*Problem description*. Retype the text lines of every row below without any changes, and leave the pictures out of your answer.

(Stored data entries)
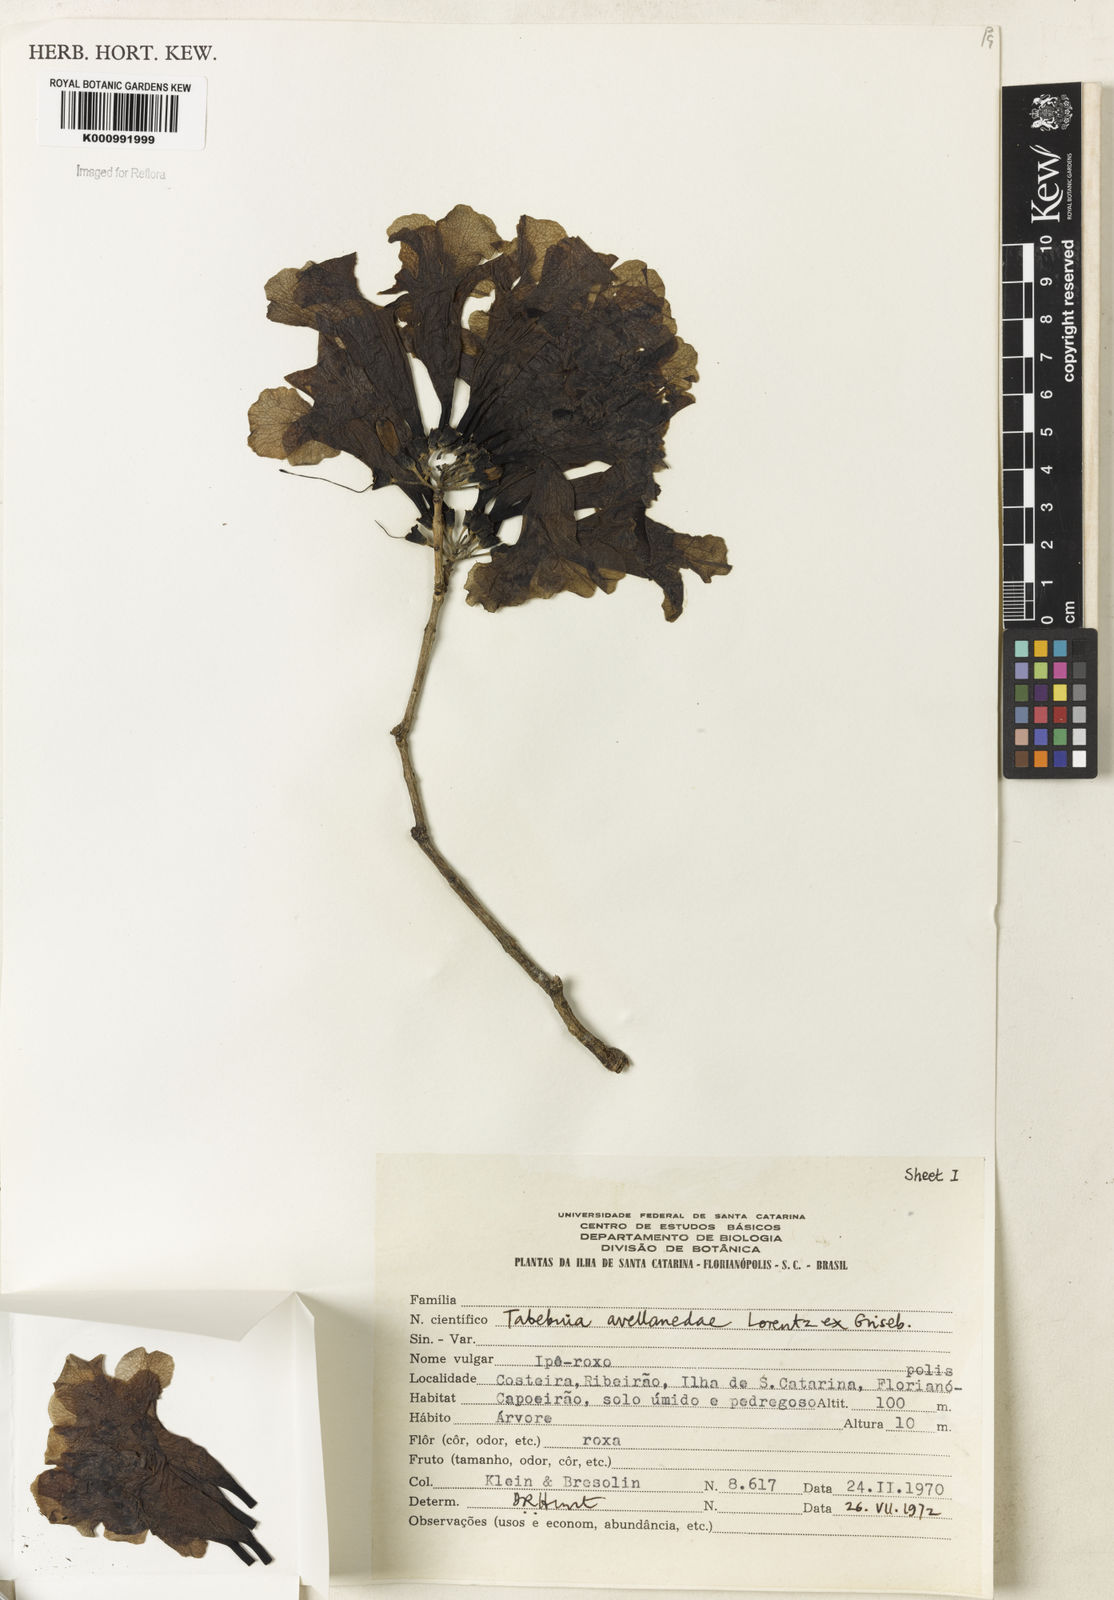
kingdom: Plantae
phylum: Tracheophyta
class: Magnoliopsida
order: Lamiales
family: Bignoniaceae
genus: Handroanthus
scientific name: Handroanthus heptaphyllus
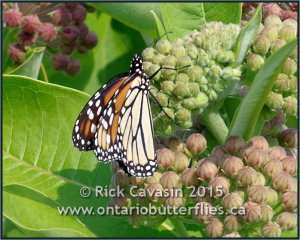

*Answer for the task*.
kingdom: Plantae
phylum: Tracheophyta
class: Magnoliopsida
order: Lamiales
family: Bignoniaceae
genus: Handroanthus
scientific name: Handroanthus heptaphyllus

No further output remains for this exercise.